Os recursos serão destinados ao fortalecimento da estrutura de capital e à aceleração do processo de desalavancagem, estratégia que busca reduzir o endividamento da empresa e ampliar sua capacidade de financiar novos projetos de saneamento.
A companhia emitiu 37.979.634 novas ações ordinárias ao preço de R$ 55,29 por papel. O valor repete o preço utilizado no aumento de capital realizado no primeiro trimestre deste ano, preservando a referência adotada na rodada anterior de captação.
O GIC respondeu pela maior parcela da operação, com a subscrição de 24.747.928 ações. A Itaúsa ficou com 13.231.706 papéis. As ações serão integralizadas em até cinco dias úteis após a subscrição.
Com a conclusão da operação, a Equipav permanece como acionista controladora, enquanto GIC e Itaúsa ampliam sua participação na companhia. A composição do capital total passa a ser de 50,32% para a Equipav, 35,67% para o GIC e 14,01% para a Itaúsa.
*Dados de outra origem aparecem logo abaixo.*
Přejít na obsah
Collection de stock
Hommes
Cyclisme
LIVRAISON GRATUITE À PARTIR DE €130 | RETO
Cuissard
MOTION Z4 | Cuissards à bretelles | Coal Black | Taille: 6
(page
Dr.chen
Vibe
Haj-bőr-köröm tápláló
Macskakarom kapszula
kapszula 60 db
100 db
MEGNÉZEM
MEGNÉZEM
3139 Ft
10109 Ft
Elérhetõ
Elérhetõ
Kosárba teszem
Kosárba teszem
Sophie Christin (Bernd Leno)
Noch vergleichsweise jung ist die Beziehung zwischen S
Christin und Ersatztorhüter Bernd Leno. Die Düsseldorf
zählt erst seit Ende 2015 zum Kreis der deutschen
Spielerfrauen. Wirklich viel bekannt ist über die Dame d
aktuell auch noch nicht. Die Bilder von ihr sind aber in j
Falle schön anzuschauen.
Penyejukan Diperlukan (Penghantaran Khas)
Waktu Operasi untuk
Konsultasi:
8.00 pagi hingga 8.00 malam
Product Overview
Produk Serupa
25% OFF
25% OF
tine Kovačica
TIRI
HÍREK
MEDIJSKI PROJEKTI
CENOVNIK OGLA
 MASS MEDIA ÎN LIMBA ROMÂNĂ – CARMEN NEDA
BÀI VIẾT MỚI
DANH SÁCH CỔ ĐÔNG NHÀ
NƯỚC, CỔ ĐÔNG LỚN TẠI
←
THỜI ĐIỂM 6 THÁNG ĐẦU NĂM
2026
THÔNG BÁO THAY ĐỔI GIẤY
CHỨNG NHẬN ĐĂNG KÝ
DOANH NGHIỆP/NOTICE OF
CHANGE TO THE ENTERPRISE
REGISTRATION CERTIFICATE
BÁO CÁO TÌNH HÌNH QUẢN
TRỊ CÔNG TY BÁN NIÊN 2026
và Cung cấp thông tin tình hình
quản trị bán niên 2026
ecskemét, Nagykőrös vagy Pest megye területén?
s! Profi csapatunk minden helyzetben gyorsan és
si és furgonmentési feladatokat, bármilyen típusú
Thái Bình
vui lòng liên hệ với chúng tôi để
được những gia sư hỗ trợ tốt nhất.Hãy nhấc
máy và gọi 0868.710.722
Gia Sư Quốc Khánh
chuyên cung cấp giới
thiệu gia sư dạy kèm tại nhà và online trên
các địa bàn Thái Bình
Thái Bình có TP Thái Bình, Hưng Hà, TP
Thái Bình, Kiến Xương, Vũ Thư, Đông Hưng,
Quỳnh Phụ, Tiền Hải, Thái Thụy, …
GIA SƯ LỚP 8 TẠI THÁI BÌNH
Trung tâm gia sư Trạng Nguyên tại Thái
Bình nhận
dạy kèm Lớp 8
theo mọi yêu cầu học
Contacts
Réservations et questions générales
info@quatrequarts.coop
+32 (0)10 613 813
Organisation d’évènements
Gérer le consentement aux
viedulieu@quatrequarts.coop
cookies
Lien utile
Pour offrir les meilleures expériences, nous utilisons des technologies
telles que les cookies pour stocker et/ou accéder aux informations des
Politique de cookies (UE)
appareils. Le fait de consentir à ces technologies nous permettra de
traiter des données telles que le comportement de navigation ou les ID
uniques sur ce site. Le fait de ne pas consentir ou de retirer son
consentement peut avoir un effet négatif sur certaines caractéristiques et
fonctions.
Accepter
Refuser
No capital votante, as fatias são de 65,39%, 22,55% e 12,06%, respectivamente.
O reforço patrimonial ocorre em um momento em que empresas de saneamento buscam equilibrar investimentos elevados com estruturas de capital mais robustas. A Aegea tem ampliado sua presença em concessões municipais e estaduais desde o avanço do marco legal do saneamento, movimento que elevou a necessidade de financiamento para expansão da operação. Nesse contexto, a redução da alavancagem tende a ampliar a flexibilidade financeira da companhia para disputar novos ativos e administrar o cronograma de investimentos exigido pelos contratos de concessão.